In the powerful name of Jesus, we pray, amen.

James 5:16
Confess your faults one to another and pray one for another that ye may be healed. The effectual fervent prayer of a righteous man availeth much.

Efésios 4:29-31
Let no corrupt word proceed out of your mouth, but what is good for necessary edification, that it may impart grace to the hearers. And do not grieve the Holy Spirit of God, by whom you were sealed for the day of redemption. Deixe toda amargura, wrath, anger, clamor, and evil speaking be put away from you, with all malice.
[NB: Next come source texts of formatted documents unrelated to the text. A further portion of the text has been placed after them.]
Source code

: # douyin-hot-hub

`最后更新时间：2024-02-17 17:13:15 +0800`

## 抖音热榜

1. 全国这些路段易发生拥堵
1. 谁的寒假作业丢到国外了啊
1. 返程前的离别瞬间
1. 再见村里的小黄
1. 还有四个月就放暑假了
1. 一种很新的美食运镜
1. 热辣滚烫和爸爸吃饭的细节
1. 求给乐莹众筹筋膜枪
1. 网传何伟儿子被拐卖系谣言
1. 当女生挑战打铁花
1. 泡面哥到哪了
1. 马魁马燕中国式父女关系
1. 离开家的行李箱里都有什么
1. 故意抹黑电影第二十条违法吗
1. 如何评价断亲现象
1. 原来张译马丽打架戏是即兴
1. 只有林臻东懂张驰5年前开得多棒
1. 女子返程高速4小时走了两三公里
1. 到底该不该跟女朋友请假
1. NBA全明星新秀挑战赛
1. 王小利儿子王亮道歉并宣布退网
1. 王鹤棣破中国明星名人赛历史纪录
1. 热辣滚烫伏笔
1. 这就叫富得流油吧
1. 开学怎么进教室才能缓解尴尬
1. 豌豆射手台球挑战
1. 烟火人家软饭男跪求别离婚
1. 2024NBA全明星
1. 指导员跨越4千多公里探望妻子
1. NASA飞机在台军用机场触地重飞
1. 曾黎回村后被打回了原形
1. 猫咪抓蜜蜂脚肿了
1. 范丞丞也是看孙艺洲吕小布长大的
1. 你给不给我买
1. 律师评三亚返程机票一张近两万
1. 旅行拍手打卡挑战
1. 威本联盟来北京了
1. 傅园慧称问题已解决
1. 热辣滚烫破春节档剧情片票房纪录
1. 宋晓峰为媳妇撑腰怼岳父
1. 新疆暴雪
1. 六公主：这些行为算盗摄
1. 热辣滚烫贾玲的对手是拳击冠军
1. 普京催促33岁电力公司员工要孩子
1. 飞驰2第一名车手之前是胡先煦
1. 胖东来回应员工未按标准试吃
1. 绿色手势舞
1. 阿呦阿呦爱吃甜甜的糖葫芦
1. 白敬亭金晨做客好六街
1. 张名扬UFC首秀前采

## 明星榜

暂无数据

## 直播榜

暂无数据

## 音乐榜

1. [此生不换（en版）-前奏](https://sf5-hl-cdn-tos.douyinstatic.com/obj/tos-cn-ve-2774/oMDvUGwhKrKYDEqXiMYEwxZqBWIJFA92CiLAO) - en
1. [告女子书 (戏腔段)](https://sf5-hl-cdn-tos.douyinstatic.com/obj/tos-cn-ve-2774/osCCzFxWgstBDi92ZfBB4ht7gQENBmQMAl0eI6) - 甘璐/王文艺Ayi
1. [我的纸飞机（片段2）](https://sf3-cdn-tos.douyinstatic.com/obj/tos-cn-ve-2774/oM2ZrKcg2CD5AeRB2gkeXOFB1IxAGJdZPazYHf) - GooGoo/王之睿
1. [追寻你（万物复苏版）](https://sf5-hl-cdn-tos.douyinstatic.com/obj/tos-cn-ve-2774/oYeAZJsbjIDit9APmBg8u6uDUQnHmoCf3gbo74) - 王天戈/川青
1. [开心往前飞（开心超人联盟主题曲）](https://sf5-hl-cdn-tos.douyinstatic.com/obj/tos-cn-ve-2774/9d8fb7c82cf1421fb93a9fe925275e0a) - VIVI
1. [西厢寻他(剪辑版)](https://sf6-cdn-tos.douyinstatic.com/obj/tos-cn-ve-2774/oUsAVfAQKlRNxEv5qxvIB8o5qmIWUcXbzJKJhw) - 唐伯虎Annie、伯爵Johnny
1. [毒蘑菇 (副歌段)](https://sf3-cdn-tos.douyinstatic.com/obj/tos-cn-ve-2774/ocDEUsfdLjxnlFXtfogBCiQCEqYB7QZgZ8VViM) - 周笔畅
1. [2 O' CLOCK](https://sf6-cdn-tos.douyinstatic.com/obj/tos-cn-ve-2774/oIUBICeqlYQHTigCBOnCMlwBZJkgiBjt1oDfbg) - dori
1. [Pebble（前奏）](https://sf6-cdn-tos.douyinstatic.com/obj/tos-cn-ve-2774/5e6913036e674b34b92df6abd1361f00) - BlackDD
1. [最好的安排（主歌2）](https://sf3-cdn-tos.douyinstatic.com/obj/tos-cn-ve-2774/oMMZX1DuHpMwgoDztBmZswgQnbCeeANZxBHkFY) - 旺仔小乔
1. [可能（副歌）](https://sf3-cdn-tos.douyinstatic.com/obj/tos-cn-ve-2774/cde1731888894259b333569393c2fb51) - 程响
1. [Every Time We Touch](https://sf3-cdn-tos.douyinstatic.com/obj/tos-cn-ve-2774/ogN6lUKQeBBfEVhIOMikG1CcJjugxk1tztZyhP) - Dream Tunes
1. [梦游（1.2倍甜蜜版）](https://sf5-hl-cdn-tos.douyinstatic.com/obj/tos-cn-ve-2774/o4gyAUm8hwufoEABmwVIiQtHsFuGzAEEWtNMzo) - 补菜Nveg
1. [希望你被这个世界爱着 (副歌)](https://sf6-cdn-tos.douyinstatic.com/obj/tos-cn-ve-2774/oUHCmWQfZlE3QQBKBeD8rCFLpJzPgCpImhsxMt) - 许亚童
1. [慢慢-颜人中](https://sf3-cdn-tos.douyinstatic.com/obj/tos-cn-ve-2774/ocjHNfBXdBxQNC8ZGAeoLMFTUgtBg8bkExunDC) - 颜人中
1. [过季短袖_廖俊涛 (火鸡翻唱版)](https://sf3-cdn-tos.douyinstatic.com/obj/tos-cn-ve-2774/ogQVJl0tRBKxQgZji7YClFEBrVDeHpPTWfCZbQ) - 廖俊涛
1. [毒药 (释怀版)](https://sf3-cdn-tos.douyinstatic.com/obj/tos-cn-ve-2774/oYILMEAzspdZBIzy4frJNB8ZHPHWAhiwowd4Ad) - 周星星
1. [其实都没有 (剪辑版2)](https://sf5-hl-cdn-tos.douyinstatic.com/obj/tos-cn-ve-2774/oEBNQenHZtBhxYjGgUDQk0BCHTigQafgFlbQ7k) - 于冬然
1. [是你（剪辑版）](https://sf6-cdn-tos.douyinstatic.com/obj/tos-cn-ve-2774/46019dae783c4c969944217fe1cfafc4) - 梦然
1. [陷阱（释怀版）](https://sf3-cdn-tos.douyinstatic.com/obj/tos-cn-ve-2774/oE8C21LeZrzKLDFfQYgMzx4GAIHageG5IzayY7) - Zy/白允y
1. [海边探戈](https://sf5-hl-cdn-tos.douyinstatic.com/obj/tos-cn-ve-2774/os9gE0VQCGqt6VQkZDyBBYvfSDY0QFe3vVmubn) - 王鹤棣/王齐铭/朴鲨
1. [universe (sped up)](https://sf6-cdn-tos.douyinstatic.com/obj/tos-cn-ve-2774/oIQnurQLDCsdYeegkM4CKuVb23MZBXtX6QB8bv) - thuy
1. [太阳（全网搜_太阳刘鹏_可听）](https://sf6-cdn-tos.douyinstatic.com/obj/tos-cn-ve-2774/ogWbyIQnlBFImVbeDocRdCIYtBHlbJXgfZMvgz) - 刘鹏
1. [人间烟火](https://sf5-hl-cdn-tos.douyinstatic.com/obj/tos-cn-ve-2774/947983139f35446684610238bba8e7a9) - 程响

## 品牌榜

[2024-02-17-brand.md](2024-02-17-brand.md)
And be kind to one another, compassivo, perdoando um ao outro, even as God in Christ forgave you.

 

Preparation for Revival:

  1. Is there someone who you are harboring unforgiveness toward for something they did or did not do?

Would you like to confess that right now?

 

  1. Are you willfully going against what you know is right?

Would you like to confess that now?

 

  1. Is there something that you are unknowingly doing that is not honoring to God? Ask the Lord to show you so you can repent.

Would you like to confess that now?

 

  1. Are you angry with God because you are really struggling with loneliness, depressão, loss of job, health issues, um relacionamento, and God is not moving fast enough and you are really suffering?

Would you like to confess that now?

 

Please reach out if you need prayer or encouragement. Svocê pode me enviar um e-mail para: toni@myashestobeauty.com.

 

Você é amado,

Toni

Leia mais sobre os blogs de Toni AQUI.